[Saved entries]
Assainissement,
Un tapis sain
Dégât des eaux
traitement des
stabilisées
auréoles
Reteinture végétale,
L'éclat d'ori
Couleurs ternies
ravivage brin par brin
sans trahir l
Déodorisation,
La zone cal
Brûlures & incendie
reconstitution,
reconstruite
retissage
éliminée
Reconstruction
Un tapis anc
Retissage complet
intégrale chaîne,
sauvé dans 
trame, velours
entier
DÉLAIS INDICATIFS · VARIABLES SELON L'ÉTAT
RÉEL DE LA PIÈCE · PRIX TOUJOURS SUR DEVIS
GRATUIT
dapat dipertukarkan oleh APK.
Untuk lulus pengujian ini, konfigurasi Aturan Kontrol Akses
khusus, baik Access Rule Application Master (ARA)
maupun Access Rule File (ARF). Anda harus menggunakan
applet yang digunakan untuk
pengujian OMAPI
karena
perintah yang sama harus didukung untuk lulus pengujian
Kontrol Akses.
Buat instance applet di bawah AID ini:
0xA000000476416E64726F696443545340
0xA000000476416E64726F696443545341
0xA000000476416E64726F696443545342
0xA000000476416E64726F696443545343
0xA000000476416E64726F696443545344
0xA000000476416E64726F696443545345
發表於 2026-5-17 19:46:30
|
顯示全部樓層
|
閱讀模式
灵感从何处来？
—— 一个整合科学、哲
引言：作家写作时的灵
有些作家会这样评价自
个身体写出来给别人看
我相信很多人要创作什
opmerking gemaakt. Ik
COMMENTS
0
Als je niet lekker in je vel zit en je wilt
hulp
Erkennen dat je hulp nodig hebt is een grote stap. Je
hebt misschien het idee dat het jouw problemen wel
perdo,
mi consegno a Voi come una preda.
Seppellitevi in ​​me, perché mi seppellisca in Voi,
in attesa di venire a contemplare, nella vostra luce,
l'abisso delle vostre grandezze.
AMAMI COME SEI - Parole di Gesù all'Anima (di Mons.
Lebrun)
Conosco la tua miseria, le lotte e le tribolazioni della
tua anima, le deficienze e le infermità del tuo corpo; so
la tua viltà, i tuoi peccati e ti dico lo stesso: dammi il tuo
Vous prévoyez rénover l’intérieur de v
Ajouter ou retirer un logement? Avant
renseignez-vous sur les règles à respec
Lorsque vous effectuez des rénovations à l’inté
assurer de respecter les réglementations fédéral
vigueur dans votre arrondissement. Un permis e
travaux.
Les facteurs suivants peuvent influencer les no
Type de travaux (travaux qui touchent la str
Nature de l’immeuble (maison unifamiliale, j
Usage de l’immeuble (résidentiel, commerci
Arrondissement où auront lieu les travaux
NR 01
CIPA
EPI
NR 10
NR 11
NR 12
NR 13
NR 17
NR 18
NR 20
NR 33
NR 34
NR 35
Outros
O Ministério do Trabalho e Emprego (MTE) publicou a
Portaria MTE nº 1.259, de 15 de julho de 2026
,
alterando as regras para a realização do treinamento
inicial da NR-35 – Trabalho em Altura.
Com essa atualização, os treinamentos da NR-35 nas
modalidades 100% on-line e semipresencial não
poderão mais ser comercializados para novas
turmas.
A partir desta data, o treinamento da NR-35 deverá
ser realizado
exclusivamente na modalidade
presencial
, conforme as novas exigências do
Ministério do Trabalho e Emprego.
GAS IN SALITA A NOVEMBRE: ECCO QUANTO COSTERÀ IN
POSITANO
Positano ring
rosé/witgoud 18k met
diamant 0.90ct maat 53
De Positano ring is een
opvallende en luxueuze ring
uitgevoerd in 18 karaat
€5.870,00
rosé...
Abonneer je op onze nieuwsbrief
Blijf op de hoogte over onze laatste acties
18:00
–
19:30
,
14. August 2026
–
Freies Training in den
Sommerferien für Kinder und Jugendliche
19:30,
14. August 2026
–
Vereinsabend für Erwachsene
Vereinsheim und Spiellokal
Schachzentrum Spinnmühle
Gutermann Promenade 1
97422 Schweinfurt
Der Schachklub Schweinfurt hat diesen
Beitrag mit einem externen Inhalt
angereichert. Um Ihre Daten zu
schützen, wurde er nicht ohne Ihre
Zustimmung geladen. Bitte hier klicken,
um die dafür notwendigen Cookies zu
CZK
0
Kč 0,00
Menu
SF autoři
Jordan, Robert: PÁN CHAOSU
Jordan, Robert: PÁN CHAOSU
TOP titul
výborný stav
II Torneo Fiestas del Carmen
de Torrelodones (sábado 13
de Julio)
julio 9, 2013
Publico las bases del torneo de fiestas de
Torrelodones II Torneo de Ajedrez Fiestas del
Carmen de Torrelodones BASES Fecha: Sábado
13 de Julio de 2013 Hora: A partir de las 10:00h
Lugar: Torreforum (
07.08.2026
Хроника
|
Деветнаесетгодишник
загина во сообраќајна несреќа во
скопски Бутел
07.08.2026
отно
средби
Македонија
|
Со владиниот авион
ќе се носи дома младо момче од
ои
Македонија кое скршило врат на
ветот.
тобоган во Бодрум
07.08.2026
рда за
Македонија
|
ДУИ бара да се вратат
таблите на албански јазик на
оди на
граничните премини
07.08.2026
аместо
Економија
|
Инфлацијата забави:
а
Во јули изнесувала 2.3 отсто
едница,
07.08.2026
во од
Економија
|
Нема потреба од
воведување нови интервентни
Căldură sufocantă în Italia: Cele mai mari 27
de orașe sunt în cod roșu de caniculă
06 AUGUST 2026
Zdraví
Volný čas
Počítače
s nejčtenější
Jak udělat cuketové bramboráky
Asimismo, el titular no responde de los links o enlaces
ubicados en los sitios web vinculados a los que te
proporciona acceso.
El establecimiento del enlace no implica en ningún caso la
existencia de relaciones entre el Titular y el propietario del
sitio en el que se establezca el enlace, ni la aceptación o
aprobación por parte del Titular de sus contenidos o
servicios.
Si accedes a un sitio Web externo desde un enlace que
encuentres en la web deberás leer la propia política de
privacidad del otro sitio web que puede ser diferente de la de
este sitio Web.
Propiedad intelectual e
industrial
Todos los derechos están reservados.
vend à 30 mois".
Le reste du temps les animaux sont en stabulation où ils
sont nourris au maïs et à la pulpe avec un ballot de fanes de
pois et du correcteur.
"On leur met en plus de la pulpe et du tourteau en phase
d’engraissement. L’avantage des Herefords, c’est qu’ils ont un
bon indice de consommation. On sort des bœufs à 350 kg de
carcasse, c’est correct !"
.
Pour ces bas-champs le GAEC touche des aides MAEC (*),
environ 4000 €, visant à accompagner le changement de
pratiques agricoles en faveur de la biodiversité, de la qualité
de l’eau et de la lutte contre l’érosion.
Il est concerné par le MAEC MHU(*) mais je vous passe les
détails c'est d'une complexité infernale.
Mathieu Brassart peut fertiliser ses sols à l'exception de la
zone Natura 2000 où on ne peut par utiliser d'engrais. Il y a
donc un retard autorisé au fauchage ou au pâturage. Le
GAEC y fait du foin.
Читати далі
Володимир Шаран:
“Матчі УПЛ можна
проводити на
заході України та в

→ Directions for this task
Pull out every line of the records that contains the string "hulp", treating uppercase and lowercase as different.

→ Task response
hulp
Erkennen dat je hulp nodig hebt is een grote stap. Je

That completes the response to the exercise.